Political language degenerates in Turkey

Political language degenerates in Turkey

Political language in Turkey is degenerating as political polarization increases. The ongoing “pervert” debate is an embarrassing example of this.

A sexual crime scandal is in the background of the debate. The scandal broke 10 days ago when it was reported that a theology teacher had been sexually abusing male students for many years in the dormitories of private Quran courses run by conservative education foundations.

One of those foundations was the Ensar Foundation, which has been among the foundations most favored by the ruling Justice and Development Party (AK Parti). 

When the opposition parties asked for a probe not only into the teacher, but also against the foundation, there were objections from within the AK Parti.

One of those objections came from Sema Ramazanoğlu, one of two woman ministers in Prime Minister Ahmet Davutoğlu’s cabinet. When Ramazanoğlu said Ensar should not be the target of blanket criticism because of individual cases, the debate fired up further. She is the minister in charge of family and social policies and the protection of children from abuse is among her responsibilities.

Meanwhile, the accused teacher was arrested and put in jail but the probe was not extended, as the opposition had requested. A motion against Ramazanoğlu was also rejected in parliament thanks to AK Parti votes.

Accusing the AK Parti of turning a blind eye to the abuse cases just to protect private institutions close to their ideology, main opposition Republican People’s Party (CHP) head Kemal Kılıçdaroğlu said the minister was “laying in front of certain people” to cover up the abuse cases.

The AK Parti became furious over the use of this expression. Davutoğlu said Kılıçdaroğlu had “no manners” by using such low language against a minister, who is also a mother.

Refusing to express regret, the CHP leader said the expression had nothing to do with sex, and it had actually been first introduced to Turkish politics by a former AK Parti minister. He was referring to an alleged telephone recording between former Interior Minister Muammer Güler and a businessman who had allegedly taken a bribe - the infamous Turkish-Iranian Reza Zarrab, who was recently arrested by a U.S. court. The expression effectively means something like “they cannot touch you, over my dead body.”

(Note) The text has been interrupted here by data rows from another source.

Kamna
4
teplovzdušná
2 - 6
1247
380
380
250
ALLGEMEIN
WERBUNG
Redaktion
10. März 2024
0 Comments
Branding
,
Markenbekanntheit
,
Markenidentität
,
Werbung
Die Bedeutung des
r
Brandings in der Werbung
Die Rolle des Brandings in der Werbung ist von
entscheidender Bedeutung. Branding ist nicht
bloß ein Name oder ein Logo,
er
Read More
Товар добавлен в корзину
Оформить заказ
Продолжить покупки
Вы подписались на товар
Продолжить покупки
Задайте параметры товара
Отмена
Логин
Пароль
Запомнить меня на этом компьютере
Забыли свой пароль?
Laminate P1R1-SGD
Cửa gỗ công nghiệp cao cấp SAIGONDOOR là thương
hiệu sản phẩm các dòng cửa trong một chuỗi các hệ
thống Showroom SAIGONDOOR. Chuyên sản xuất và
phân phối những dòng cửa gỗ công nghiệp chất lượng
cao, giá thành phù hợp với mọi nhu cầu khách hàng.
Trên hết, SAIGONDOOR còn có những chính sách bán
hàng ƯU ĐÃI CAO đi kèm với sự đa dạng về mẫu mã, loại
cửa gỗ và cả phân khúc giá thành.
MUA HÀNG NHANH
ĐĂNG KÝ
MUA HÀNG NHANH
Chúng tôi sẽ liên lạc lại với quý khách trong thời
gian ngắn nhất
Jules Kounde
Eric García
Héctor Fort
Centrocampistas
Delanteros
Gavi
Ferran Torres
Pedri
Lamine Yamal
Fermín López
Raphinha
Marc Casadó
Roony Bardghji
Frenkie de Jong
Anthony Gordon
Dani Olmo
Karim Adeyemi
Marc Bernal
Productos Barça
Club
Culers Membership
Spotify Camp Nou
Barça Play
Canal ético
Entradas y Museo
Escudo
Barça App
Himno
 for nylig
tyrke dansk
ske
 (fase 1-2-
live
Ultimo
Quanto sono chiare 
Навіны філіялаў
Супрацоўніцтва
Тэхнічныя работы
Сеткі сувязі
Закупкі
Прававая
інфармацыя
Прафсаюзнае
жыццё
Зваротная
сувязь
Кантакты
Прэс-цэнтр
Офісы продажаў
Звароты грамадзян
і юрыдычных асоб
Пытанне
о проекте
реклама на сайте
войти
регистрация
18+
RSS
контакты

Enter President Tayyip Erdoğan. He raised the bar to a new height by saying the “sexual pervert” in the Ensar case was now in jail, and asking what the people should do with the “political pervert,” pointing at Kılıçdaroğlu.

Kılıçdaroğlu is generally known for his mild and polite manners, but he went out of proportion while responding to Erdoğan. He first recalled one of the president’s earlier criticisms of modern lifestyle, when he expressed discontent about young men and women hugging each other on ferries passing by the window of the prime minister’s office in Istanbul. Kılıçdaroğlu hit hard by saying Erdoğan was not only a “political pervert,” but also a “sexual pervert.”

It is not clear where this war of decomposing language will end, but escalating polarization has long been intoxicating the political atmosphere in Turkey. Acts of terror, suicide bombers and security operations have all been straining people to record levels every day. Political leaders must reduce the tension so this political row does not reach physical dimensions, which could drag the country to even more dangerous ground.